Items from a data source:
--- START ---

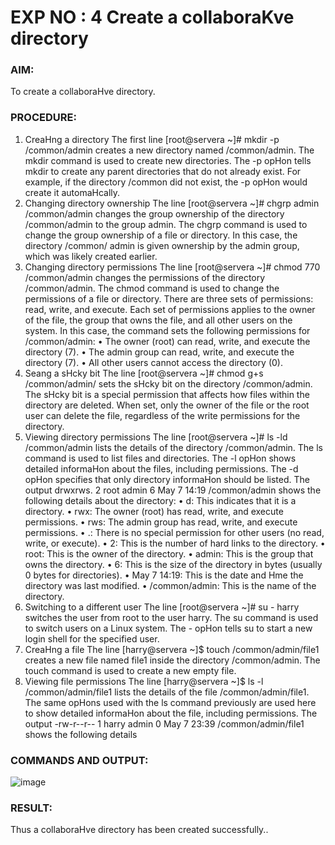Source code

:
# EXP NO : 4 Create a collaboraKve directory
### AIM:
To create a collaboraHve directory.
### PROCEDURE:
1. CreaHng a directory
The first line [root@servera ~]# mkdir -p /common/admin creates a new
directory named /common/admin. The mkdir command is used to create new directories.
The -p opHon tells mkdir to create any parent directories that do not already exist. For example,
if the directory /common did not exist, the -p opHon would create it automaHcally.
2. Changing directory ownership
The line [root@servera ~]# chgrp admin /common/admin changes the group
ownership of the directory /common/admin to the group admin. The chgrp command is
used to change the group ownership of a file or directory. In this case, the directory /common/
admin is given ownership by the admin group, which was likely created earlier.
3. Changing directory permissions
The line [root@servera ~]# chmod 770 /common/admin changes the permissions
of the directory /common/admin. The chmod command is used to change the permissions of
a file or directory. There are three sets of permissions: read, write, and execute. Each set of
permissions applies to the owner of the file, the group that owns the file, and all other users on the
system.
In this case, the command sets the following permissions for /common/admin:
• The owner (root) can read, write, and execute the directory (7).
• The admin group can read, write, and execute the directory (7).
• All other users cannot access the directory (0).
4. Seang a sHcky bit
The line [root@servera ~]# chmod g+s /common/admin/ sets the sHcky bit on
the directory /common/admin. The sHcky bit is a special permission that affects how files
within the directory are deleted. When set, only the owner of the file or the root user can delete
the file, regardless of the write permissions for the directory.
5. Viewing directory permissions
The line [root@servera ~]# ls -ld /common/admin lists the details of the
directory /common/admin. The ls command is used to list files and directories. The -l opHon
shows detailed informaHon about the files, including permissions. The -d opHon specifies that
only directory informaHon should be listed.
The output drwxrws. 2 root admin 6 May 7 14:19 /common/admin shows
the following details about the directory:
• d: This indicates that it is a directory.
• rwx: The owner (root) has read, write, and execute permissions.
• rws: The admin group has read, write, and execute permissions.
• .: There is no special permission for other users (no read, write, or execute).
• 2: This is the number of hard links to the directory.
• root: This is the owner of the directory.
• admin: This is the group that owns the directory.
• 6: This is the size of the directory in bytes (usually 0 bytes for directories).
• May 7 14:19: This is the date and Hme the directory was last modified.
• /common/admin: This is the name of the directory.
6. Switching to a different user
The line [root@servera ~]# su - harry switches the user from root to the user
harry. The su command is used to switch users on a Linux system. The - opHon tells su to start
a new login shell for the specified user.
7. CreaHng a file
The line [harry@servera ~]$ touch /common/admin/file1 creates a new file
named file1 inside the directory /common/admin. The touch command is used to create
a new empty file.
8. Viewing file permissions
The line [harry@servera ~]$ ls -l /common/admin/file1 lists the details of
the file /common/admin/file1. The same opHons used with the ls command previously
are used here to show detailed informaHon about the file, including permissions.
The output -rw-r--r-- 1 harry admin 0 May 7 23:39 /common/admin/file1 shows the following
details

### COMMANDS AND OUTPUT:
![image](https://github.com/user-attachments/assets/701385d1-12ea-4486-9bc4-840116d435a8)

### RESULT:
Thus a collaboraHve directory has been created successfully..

--- END ---
--- START ---

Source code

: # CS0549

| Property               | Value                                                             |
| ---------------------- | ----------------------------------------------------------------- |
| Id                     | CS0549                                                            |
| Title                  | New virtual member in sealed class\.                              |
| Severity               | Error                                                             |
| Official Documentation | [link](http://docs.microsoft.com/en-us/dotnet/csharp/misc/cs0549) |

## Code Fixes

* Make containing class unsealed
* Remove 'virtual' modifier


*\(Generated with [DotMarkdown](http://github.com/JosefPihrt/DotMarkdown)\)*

--- END ---
--- START ---

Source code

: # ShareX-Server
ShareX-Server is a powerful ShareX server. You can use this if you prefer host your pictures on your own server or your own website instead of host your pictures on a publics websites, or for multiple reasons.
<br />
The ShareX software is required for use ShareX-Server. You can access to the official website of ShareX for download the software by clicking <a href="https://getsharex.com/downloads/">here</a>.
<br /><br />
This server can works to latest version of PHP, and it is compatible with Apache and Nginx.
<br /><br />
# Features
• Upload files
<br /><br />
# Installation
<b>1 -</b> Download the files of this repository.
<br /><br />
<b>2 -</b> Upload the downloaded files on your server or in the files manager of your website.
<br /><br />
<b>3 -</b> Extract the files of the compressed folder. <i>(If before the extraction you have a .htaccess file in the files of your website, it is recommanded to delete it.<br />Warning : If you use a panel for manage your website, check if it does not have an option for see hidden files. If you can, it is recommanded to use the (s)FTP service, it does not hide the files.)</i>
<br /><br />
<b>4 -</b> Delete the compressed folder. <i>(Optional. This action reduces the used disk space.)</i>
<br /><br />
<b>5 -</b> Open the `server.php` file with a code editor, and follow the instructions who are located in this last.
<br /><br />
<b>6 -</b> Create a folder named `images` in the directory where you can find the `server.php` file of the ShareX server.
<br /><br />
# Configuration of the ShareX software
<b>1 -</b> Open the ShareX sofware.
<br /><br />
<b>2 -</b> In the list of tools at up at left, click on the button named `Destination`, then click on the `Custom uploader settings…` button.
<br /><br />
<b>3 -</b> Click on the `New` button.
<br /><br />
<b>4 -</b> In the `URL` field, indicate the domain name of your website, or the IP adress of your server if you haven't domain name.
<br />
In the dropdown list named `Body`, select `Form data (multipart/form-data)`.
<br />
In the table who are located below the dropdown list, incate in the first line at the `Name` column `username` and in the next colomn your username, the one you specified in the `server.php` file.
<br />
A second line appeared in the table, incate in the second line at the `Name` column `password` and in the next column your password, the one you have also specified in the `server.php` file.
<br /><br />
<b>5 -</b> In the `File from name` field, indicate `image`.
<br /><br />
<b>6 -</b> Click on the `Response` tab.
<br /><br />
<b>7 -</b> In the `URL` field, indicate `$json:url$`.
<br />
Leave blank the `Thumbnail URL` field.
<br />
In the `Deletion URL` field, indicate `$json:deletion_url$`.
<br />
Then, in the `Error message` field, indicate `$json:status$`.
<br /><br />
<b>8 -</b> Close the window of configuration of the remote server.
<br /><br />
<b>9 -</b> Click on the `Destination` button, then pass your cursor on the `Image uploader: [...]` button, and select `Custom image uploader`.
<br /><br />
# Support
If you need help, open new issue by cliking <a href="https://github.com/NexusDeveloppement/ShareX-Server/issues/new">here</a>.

--- END ---

What to work on:
Give only how many lines above hold "uploader".

Task output:
2